Too few SME businesses are taking advantage of super allowances for the incentives to have any positive effect on the wider UK economy, according to a leading tax expert.
Sophie, tax director with UK Top 10 firm Azets in the North West, describes the introduction of super capital allowances during the Spring Budget 2021 as an unexpected boost to companies, but there is a risk of the schemes having little impact unless more businesses start using them.
The super allowances available include the super deduction, a 130 per cent first-year allowance for expenditure on main pool qualifying assets such as machinery, furniture, fittings, computers etc, and the enhanced special rate, a 50 per cent first-year allowance for assets including integral features in buildings such as electrical, water and heating systems.
These are in addition to the existing Annual Investment Allowance (AIA) which permits 100 per cent relief for up to £1m of expenditure incurred each year on qualifying plant and machinery assets, until 31 March 2023.
According to the Office for National Statistics (ONS) the uptake rate of the super deduction scheme still remains unclear but “early evidence suggests super deduction claims are building more slowly than expected”.
Sophie Huddleston, tax director at Azets, said: “Business investment accounts for a significant part of GDP and is crucial to boosting long-term growth and productivity – weak spending undermines the recovery and risks more underwhelming growth in living standards, despite Government efforts to incentivise spending.
“The lack of uptake of super allowances is likely due to uncertainty, with the ever-present threat of stricter Covid measures and the economy being thrown back into lockdown leaving business owners reticent to spend too quickly, particularly with the ongoing spread of the Omicron variant.”
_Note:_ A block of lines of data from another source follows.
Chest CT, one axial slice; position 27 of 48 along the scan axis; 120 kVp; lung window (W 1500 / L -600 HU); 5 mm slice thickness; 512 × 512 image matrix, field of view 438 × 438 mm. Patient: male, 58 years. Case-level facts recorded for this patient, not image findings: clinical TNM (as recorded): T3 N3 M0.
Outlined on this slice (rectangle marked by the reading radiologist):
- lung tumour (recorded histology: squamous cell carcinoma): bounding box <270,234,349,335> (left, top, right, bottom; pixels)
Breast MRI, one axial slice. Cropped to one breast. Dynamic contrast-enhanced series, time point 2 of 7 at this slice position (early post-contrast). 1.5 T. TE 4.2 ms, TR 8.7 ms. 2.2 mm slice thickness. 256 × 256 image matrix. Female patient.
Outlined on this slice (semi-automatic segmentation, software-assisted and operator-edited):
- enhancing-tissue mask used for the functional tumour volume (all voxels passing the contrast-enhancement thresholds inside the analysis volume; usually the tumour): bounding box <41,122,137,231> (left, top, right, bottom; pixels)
Sophie Huddleston is urging businesses to review their ability to invest now and use the incentives available to them whilst they still can.
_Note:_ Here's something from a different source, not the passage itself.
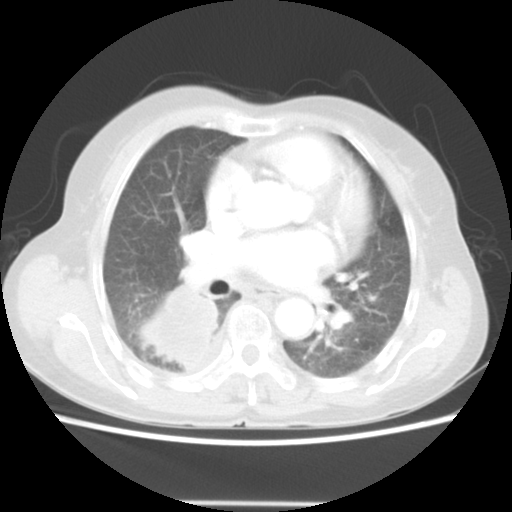
Chest CT, one axial slice; position 27 of 52 along the scan axis; reconstruction kernel STANDARD; 140 kVp; lung window (W 1500 / L -600 HU); 512 × 512 image matrix. Patient: female, 67 years. Case-level facts recorded for this patient, not image findings: clinical TNM (as recorded): T3 N1 M1.
Structures marked on this image (bounding box drawn by a radiologist):
- lung tumour (recorded histology: adenocarcinoma): box from (x=134, y=281) to (x=224, y=371) px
She concluded: "Business owners should look carefully at the timing of planned investment in new assets to take full advantage of the enhanced allowances. Up to 31 March 2023, the additional tax savings through super allowances will be most beneficial to companies that have already absorbed the 100 per cent relief available through the AIA. Businesses should seek professional advice from specialist firms to maximise and accelerate the available tax incentives.”